SCG goes on the tiles with Vietnam firm

Siam Cement Group (SCG) has signed a conditional share purchase agreement with Vietnam's Prime Group Joint Stock Co to acquire majority ownership of that country's largest ceramic tile maker for 7.2 billion baht.

Kan Trakulhoon, SCG's president and chief executive, said the agreement calls for the wholly owned SCG Building Materials to acquire 85% of the Prime Group.

This will raise the parent company's overall competitiveness in Southeast Asia to sustainable levels.

The transaction will be completed early next year.

"As part of our vision of moving forward to become a sustainable business leader in Asean, SCG continues to expand its investment with a strong commitment to enhancing its global competitiveness," said Mr Kan.

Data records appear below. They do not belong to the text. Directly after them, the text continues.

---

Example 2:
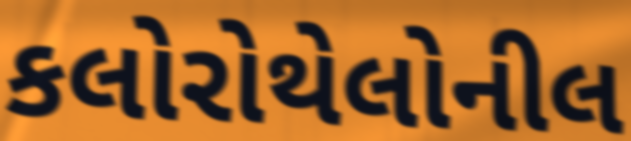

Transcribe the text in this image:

કલોરોથેલોનીલ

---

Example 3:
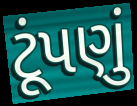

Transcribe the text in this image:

ટૂંપણું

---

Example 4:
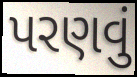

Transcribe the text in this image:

પરણવું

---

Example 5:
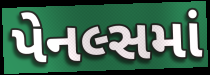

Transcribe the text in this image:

પેનલ્સમાં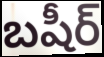
బషీర్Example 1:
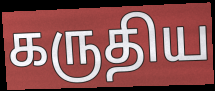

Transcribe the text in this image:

கருதிய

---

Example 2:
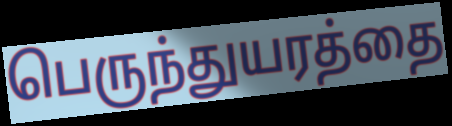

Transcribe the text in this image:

பெருந்துயரத்தை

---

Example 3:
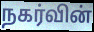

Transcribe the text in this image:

நகர்வின்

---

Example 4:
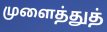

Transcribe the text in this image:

முளைத்துத்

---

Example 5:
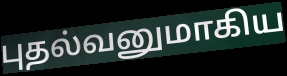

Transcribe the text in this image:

புதல்வனுமாகிய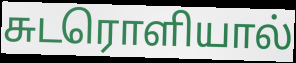
சுடரொளியால்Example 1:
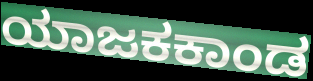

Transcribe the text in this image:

ಯಾಜಕಕಾಂಡ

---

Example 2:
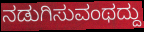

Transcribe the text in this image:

ನಡುಗಿಸುವಂಥದ್ದು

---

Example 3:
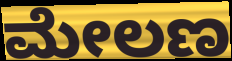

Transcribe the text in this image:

ಮೇಲಣ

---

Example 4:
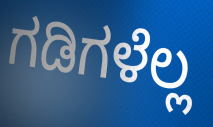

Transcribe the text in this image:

He said this agreement gives SCG another production base in another strategic Asean country. It acquired KIA's facilities in Indonesia in mid-2011 and raised its stake in Mariwasa in the Philippines early this year.

The Prime Group, producer of the Prime master brand, operates six tile factories with a capacity of 75 million square metres in Vietnam and commands a 20% domestic market share.

It also owns clay, sand and feldspar mines, which supply the main ingredients for production.

As well, a clay roofing plant has annual capacity of 1.5 million sq m.

Siam Cement Group (SCC) shares closed yesterday on the Stock Exchange of Thailand at 424 baht, unchanged, in trade worth 933 million baht.